-- Activity --
Output the text lines of every row below verbatim, leaving out the pictures.

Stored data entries
+++

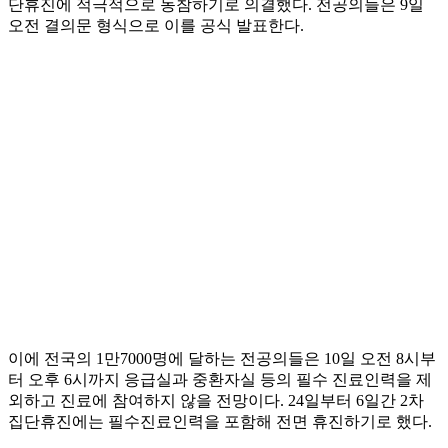
단휴진에 적극적으로 동참하기로 의결했다. 전공의들은 9일
오전 결의문 형식으로 이를 공식 발표한다.
이에 전국의 1만7000명에 달하는 전공의들은 10일 오전 8시부
터 오후 6시까지 응급실과 중환자실 등의 필수 진료인력을 제
외하고 진료에 참여하지 않을 전망이다. 24일부터 6일간 2차
집단휴진에는 필수진료인력을 포함해 전면 휴진하기로 했다.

+++

-- Exercise result --
단휴진에 적극적으로 동참하기로 의결했다. 전공의들은 9일
오전 결의문 형식으로 이를 공식 발표한다.
이에 전국의 1만7000명에 달하는 전공의들은 10일 오전 8시부
터 오후 6시까지 응급실과 중환자실 등의 필수 진료인력을 제
외하고 진료에 참여하지 않을 전망이다. 24일부터 6일간 2차
집단휴진에는 필수진료인력을 포함해 전면 휴진하기로 했다.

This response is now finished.